:: Problem to solve ::
The pictures are to be dropped, and the records below are to be restated word for word.

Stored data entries
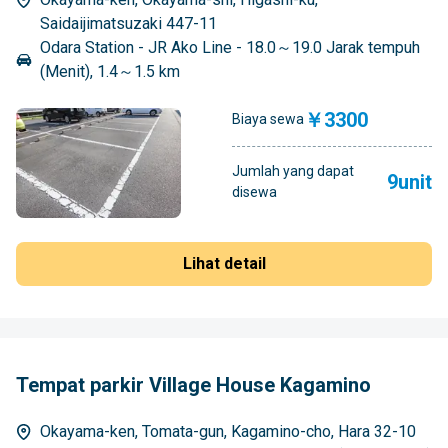
Saidaijimatsuzaki 447-11
Odara Station - JR Ako Line - 18.0～19.0 Jarak tempuh
(Menit), 1.4～1.5 km
￥3300
Biaya sewa
Jumlah yang dapat
9unit
disewa
Lihat detail
Tempat parkir Village House Kagamino
Okayama-ken, Tomata-gun, Kagamino-cho, Hara 32-10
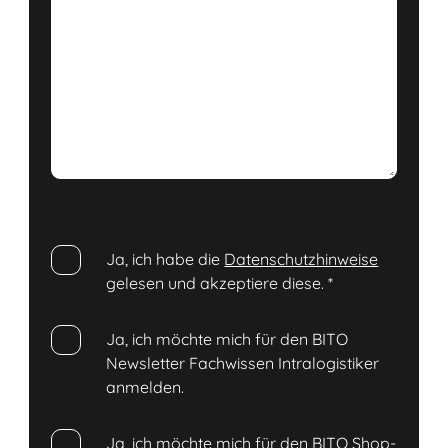
Ja, ich habe die
Datenschutzhinweise
gelesen und akzeptiere diese.
*
Ja, ich möchte mich für den BITO
Newsletter Fachwissen Intralogistiker
anmelden.
Ja, ich möchte mich für den BITO Shop-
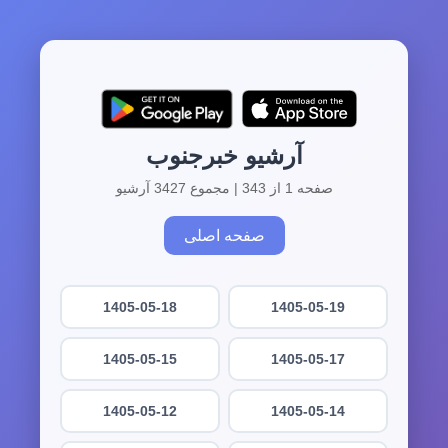
آرشیو خبرجنوب
صفحه 1 از 343 | مجموع 3427 آرشیو
صفحه اصلی
1405-05-18
1405-05-19
1405-05-15
1405-05-17
1405-05-12
1405-05-14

:: Response to this exercise ::
Saidaijimatsuzaki 447-11
Odara Station - JR Ako Line - 18.0～19.0 Jarak tempuh
(Menit), 1.4～1.5 km
￥3300
Biaya sewa
Jumlah yang dapat
9unit
disewa
Lihat detail
Tempat parkir Village House Kagamino
Okayama-ken, Tomata-gun, Kagamino-cho, Hara 32-10
Ja, ich habe die
Datenschutzhinweise
gelesen und akzeptiere diese.
*
Ja, ich möchte mich für den BITO
Newsletter Fachwissen Intralogistiker
anmelden.
Ja, ich möchte mich für den BITO Shop-
آرشیو خبرجنوب
صفحه 1 از 343 | مجموع 3427 آرشیو
صفحه اصلی
1405-05-18
1405-05-19
1405-05-15
1405-05-17
1405-05-12
1405-05-14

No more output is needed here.